■ Short problem 1
Name every abbreviation that the passage about the Austrian intelligence agency gives in parentheses.
■ Short problem 2
Rewrite the records from the line that has "The height and" through the end of the records, replacing "screenshot" with "image" and leaving everything else unchanged.

The Federal Office for the Protection of the Constitution and Counterterrorism (Bundesamt für Verfassungsschutz und Terrorismusbekämpfung, "BVT") was an Austrian police organization that acts as a domestic intelligence agency. It is tasked with the protection of the constitutional organs of the Republic of Austria and their ability to function. The agency was created from the Austrian State police, as well as various special task forces targeting organized crime and terrorism that were under the direction of the Directorate General for Public Security (Generaldirektion für die öffentliche Sicherheit, "GDföS"), which itself is a department of the Federal Ministry of the Interior. The BVT publishes the Verfassungsschutzbericht, an annual report on the status of the protection of the constitution.

In late 2021, following criticism for perceived failures in preventing the 2020 Vienna attack, the BVT was dissolved and replaced with the new State Security and Intelligence Directorate (DSN).

■ Records
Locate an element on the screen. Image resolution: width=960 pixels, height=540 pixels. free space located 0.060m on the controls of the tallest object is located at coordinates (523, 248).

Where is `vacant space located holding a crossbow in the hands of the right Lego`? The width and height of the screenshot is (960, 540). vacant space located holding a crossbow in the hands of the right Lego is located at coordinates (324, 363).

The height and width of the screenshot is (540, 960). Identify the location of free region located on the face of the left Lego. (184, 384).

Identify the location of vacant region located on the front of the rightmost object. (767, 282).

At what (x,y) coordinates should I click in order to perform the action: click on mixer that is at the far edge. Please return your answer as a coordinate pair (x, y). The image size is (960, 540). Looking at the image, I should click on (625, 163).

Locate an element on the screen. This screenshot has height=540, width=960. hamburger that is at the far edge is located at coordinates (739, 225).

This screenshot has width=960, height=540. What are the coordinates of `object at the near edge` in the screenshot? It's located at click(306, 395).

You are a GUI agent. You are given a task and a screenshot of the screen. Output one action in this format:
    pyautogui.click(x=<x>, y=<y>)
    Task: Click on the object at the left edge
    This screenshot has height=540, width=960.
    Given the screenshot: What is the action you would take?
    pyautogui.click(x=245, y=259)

■ Complete response 1
BVT, GDföS, DSN

■ Complete response 2
The height and width of the image is (540, 960). Identify the location of free region located on the face of the left Lego. (184, 384).

Identify the location of vacant region located on the front of the rightmost object. (767, 282).

At what (x,y) coordinates should I click in order to perform the action: click on mixer that is at the far edge. Please return your answer as a coordinate pair (x, y). The image size is (960, 540). Looking at the image, I should click on (625, 163).

Locate an element on the screen. This image has height=540, width=960. hamburger that is at the far edge is located at coordinates (739, 225).

This image has width=960, height=540. What are the coordinates of `object at the near edge` in the image? It's located at click(306, 395).

You are a GUI agent. You are given a task and a image of the screen. Output one action in this format:
    pyautogui.click(x=<x>, y=<y>)
    Task: Click on the object at the left edge
    This image has height=540, width=960.
    Given the image: What is the action you would take?
    pyautogui.click(x=245, y=259)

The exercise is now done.